Jones walks towards me and in a flash, I’m pushed back on the bed. He pulls a skinny rope from his pocket and my hands are tied to the headboard.
“In a second, your father gets home. I incapacitate him and then you. And then I take you to the man who paid me to find you.”
“Esposito,” I whisper and Jones’s head snaps around to stare at me. For the first time, my blood runs cold with fear. It clouds my vision for a second, but I force it back. Fear makes people do stupid things. I’m not stupid. I’m smart. I have two Ph.D.s for fuck sakes. I can’t overpower Jones, or whatever his name is, especially not while I’m tied to this bed. But I can figure a way out. “You work for Esposito,” I say, trying to keep my voice as calm as possible.
He shrugs and pulls the chair out from the desk. “What can I say? Great health benefits and a killer 401k plan.”
“He must want us alive. Which is why you incapacitated the cousins,” I nod my head toward my room.
He neither confirms or denies.
“So you won’t kill me.”
Again, he gives me no indication either direction.
“But you might hurt me.”
Something flashes across his face. Heat. And something else. Regret, maybe? Hmm. I interpret that to mean that he doesn’t want to hurt me. But he will if he has to. Alright. I have to go for broke here.
“I’m not going to beg. Or offer money. I’m sure you hear that from every person you… find for Esposito. But I’m going to tell you two things.”
He shifts in the chair and a moment of curiosity holds in his eyes before he shutters them again.

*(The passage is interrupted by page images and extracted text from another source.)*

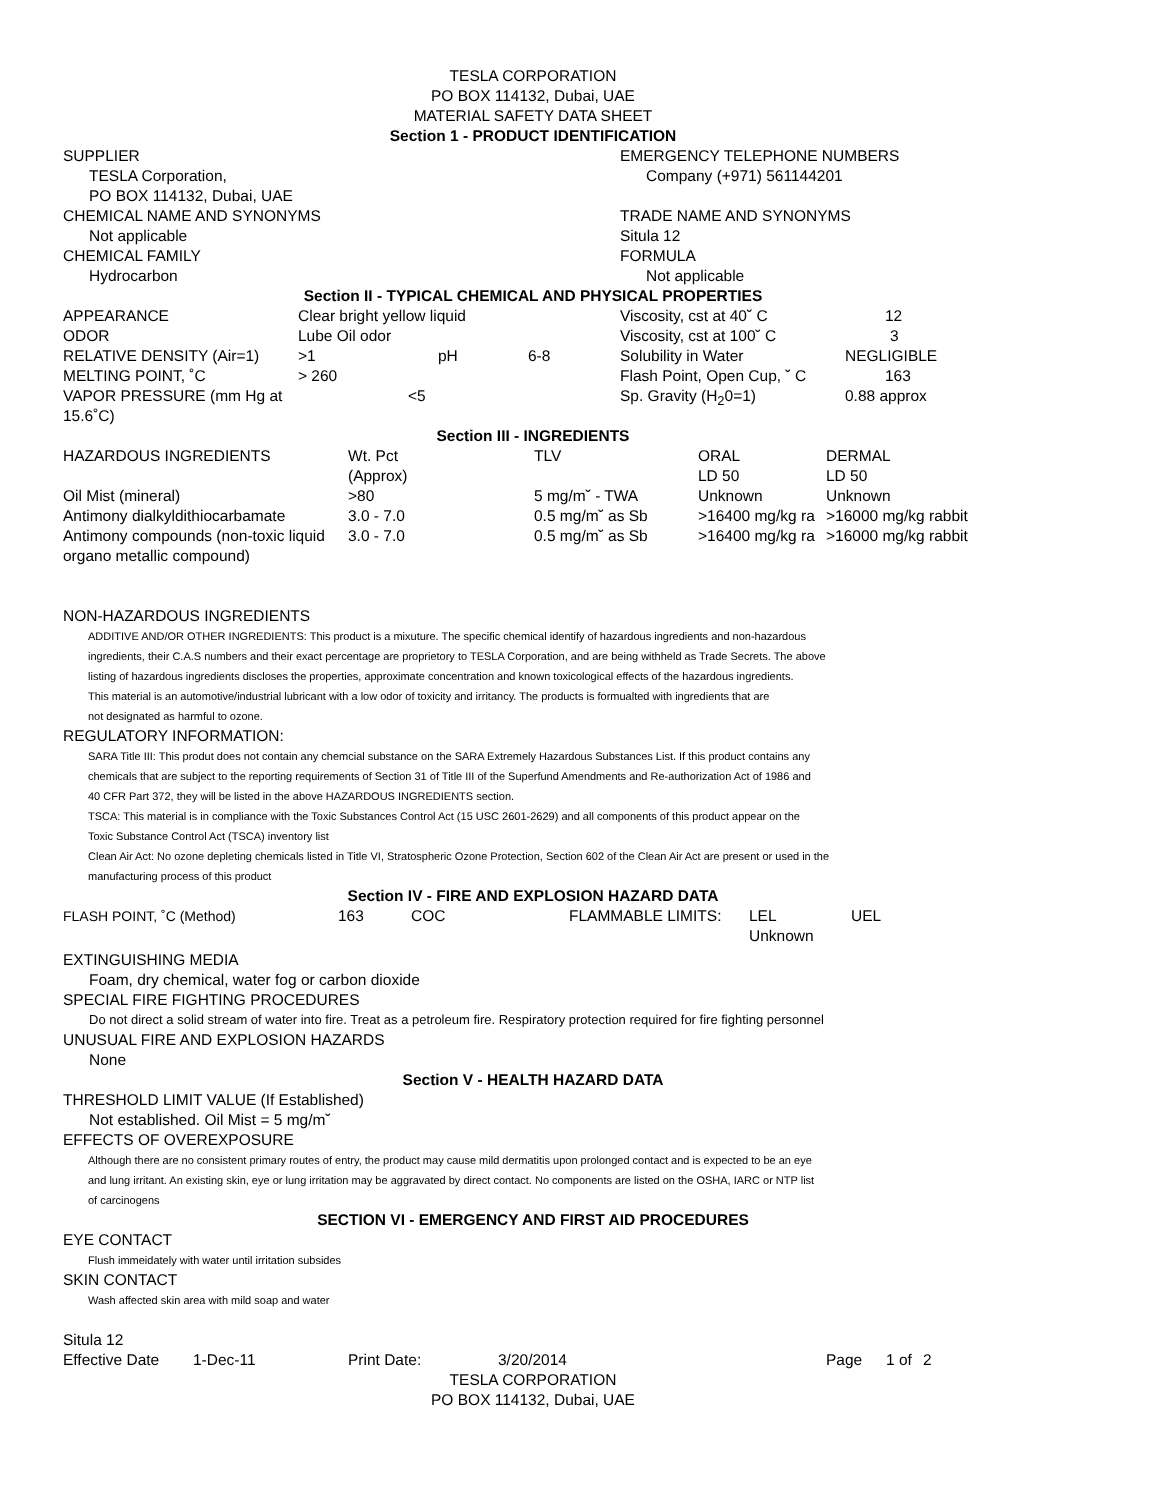TESLA CORPORATION
PO BOX 114132, Dubai, UAE
MATERIAL SAFETY DATA SHEET
Section 1 - PRODUCT IDENTIFICATION
SUPPLIER
TESLA Corporation,
PO BOX 114132, Dubai, UAE
CHEMICAL NAME AND SYNONYMS
Not applicable
CHEMICAL FAMILY
Hydrocarbon
EMERGENCY TELEPHONE NUMBERS
Company (+971) 561144201
TRADE NAME AND SYNONYMS
Situla 12
FORMULA
Not applicable
Section II - TYPICAL CHEMICAL AND PHYSICAL PROPERTIES
| APPEARANCE | Clear bright yellow liquid | | | Viscosity, cst at 40˘ C | 12 |
| ODOR | Lube Oil odor | | | Viscosity, cst at 100˘ C | 3 |
| RELATIVE DENSITY (Air=1) | >1 | pH | 6-8 | Solubility in Water | NEGLIGIBLE |
| MELTING POINT, ˚C | > 260 | | | Flash Point, Open Cup, ˘ C | 163 |
| VAPOR PRESSURE (mm Hg at 15.6˚C) | <5 | | | Sp. Gravity (H<sub>2</sub>0=1) | 0.88 approx |
Section III - INGREDIENTS
| HAZARDOUS INGREDIENTS | Wt. Pct (Approx) | TLV | ORAL LD 50 | DERMAL LD 50 |
| Oil Mist (mineral) | >80 | 5 mg/m˘ - TWA | Unknown | Unknown |
| Antimony dialkyldithiocarbamate | 3.0 - 7.0 | 0.5 mg/m˘ as Sb | >16400 mg/kg ra | >16000 mg/kg rabbit |
| Antimony compounds (non-toxic liquid organo metallic compound) | 3.0 - 7.0 | 0.5 mg/m˘ as Sb | >16400 mg/kg ra | >16000 mg/kg rabbit |
NON-HAZARDOUS INGREDIENTS
ADDITIVE AND/OR OTHER INGREDIENTS: This product is a mixuture. The specific chemical identify of hazardous ingredients and non-hazardous
ingredients, their C.A.S numbers and their exact percentage are proprietory to TESLA Corporation, and are being withheld as Trade Secrets. The above
listing of hazardous ingredients discloses the properties, approximate concentration and known toxicological effects of the hazardous ingredients.
This material is an automotive/industrial lubricant with a low odor of toxicity and irritancy. The products is formualted with ingredients that are
not designated as harmful to ozone.
REGULATORY INFORMATION:
SARA Title III: This produt does not contain any chemcial substance on the SARA Extremely Hazardous Substances List. If this product contains any
chemicals that are subject to the reporting requirements of Section 31 of Title III of the Superfund Amendments and Re-authorization Act of 1986 and
40 CFR Part 372, they will be listed in the above HAZARDOUS INGREDIENTS section.
TSCA: This material is in compliance with the Toxic Substances Control Act (15 USC 2601-2629) and all components of this product appear on the
Toxic Substance Control Act (TSCA) inventory list
Clean Air Act: No ozone depleting chemicals listed in Title VI, Stratospheric Ozone Protection, Section 602 of the Clean Air Act are present or used in the
manufacturing process of this product
Section IV - FIRE AND EXPLOSION HAZARD DATA
| FLASH POINT, ˚C (Method) | 163 | COC | FLAMMABLE LIMITS: | LEL Unknown | UEL |
EXTINGUISHING MEDIA
Foam, dry chemical, water fog or carbon dioxide
SPECIAL FIRE FIGHTING PROCEDURES
Do not direct a solid stream of water into fire. Treat as a petroleum fire. Respiratory protection required for fire fighting personnel
UNUSUAL FIRE AND EXPLOSION HAZARDS
None
Section V - HEALTH HAZARD DATA
THRESHOLD LIMIT VALUE (If Established)
Not established. Oil Mist = 5 mg/m˘
EFFECTS OF OVEREXPOSURE
Although there are no consistent primary routes of entry, the product may cause mild dermatitis upon prolonged contact and is expected to be an eye
and lung irritant. An existing skin, eye or lung irritation may be aggravated by direct contact. No components are listed on the OSHA, IARC or NTP list
of carcinogens
SECTION VI - EMERGENCY AND FIRST AID PROCEDURES
EYE CONTACT
Flush immeidately with water until irritation subsides
SKIN CONTACT
Wash affected skin area with mild soap and water
Situla 12
| Effective Date | 1-Dec-11 | Print Date: | 3/20/2014 | Page | 1 of | 2 |
TESLA CORPORATION
PO BOX 114132, Dubai, UAE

“My father is a brilliant man. And
he’s searched almost his entire life for something we are a hair’s width from finding. What we’re digging for at that site. It’s important. I can’t tell you what it is. But it is deeply important. And if you take us away, grave robbers will come. And they’ll strip the site of every artifact.”
He looks bored. Fine. He doesn’t care about history. I’ll have to tell him the whole story.
“If you know Esposito, you know he’s a lover of historical artifacts. He offered to fund this trip. And before I could talk my father out of it, he’d taken the money. But it’s been too long. Esposito’s grown impatient. And besides, he found something he wanted even more than what we’re searching for.”